Circumstances in which following a patient's wishes may not be possible.

Providing care for a person who requires 24-hour-a day assistance may require a shift in plans. Work with loved ones and the care team to make the best decisions possible with the information available to you. Here are some possible scenarios:
  • The person wants to remain at home but would require around-the-clock care, which may not be physically or financially feasible.
  • The person doesn't want "strangers" coming into their home to provide care, but you aren't able to provide around-the-clock care yourself.
  • The person hopes to die at home, but is in such a fragile state that leaving the hospital is not possible.
  • The person prefers to remain in the hospital for their final days, but that is not possible based on space, coverage, or health system discharge policies.
  • The person’s advance directive indicates their desire for aggressive, life-sustaining measures, but the risks outweigh the benefits (i.e., they are not a candidate for surgery, or IV nutrition/fluids would cause more harm than good).

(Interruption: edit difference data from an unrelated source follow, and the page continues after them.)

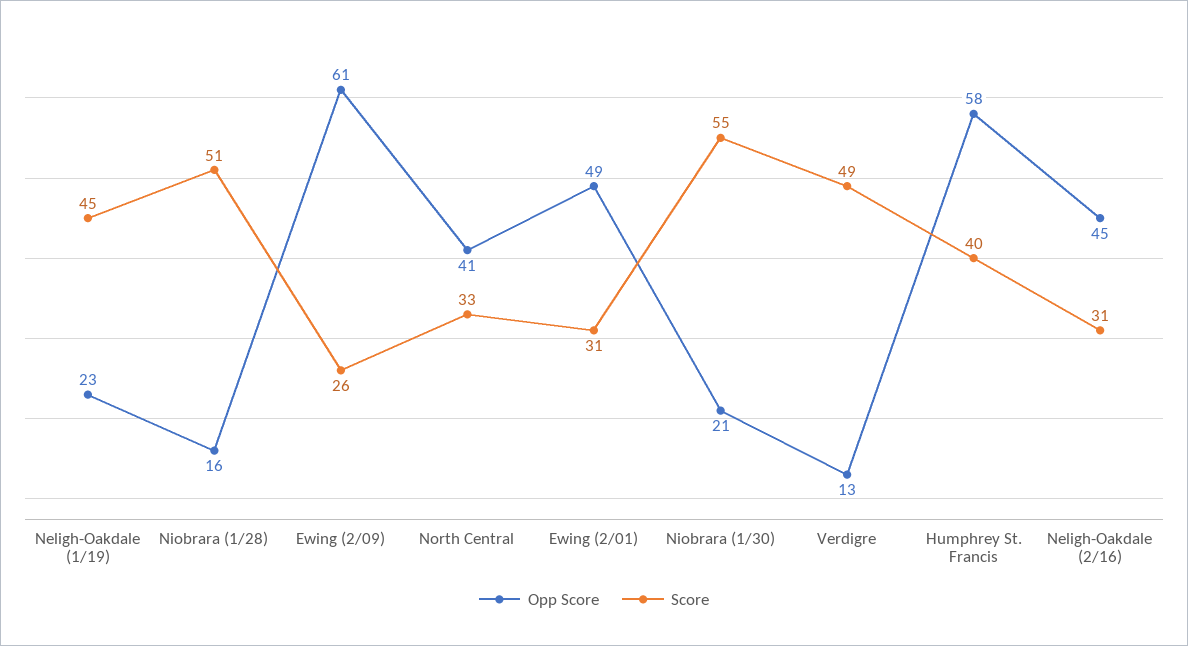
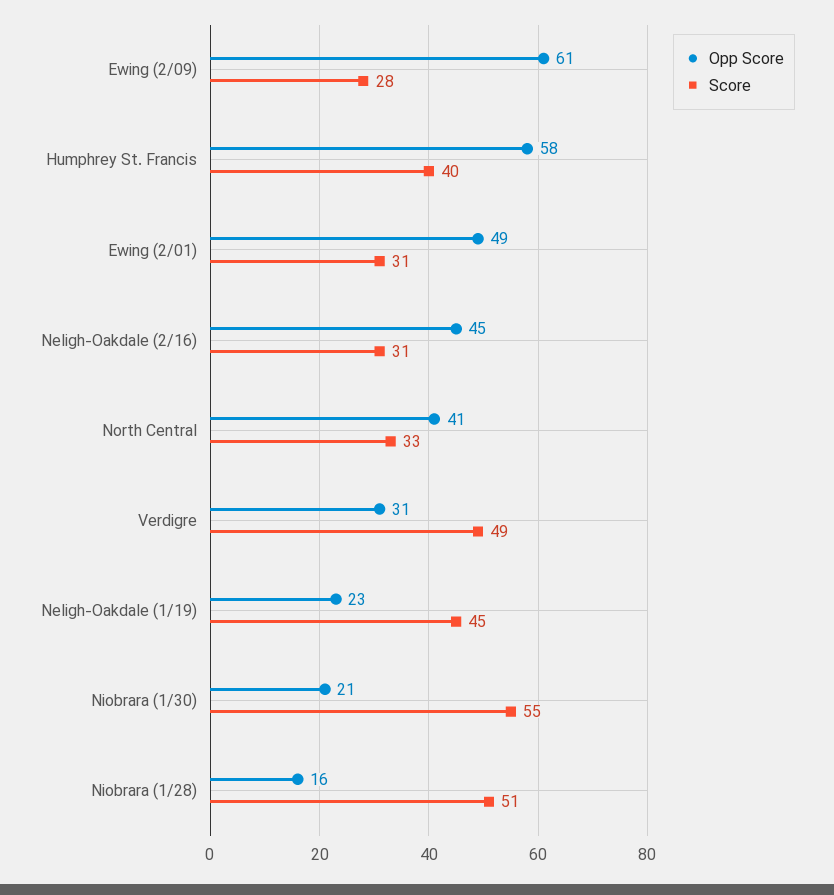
  {
    "Opp Score": {
      "Neligh-Oakdale (1/19)": 23,
      "Niobrara (1/28)": 16,
      "Ewing (2/09)": 61,
      "North Central": 41,
      "Ewing (2/01)": 49,
      "Niobrara (1/30)": 21,
-     "Verdigre": 13,
+     "Verdigre": 31,
      "Humphrey St. Francis": 58,
      "Neligh-Oakdale (2/16)": 45
    },
    "Score": {
      "Neligh-Oakdale (1/19)": 45,
      "Niobrara (1/28)": 51,
-     "Ewing (2/09)": 26,
+     "Ewing (2/09)": 28,
      "North Central": 33,
      "Ewing (2/01)": 31,
      "Niobrara (1/30)": 55,
      "Verdigre": 49,
      "Humphrey St. Francis": 40,
      "Neligh-Oakdale (2/16)": 31
    }
  }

Use these prompts to foster discussions between you and the person you represent while they are still able:

  • Nutrition and hydration: If you can't eat or drink for yourself, do you want to be fed artificially or by hand? If not, are you comfortable receiving medication through a patch, suppository, or sublingually?
  • Infections: During hospitalization or confinement to bed, you may experience pressure sores, urinary tract infections, or pneumonia. Do you wish to receive treatment for these conditions?
  • Supported breathing: If you are unable to breathe on your own, do you want to be intubated or receive breathing assistance?
  • Comfort care only: Do you want to exclude curative or aggressive treatments and receive only those that keep you comfortable during your dying process?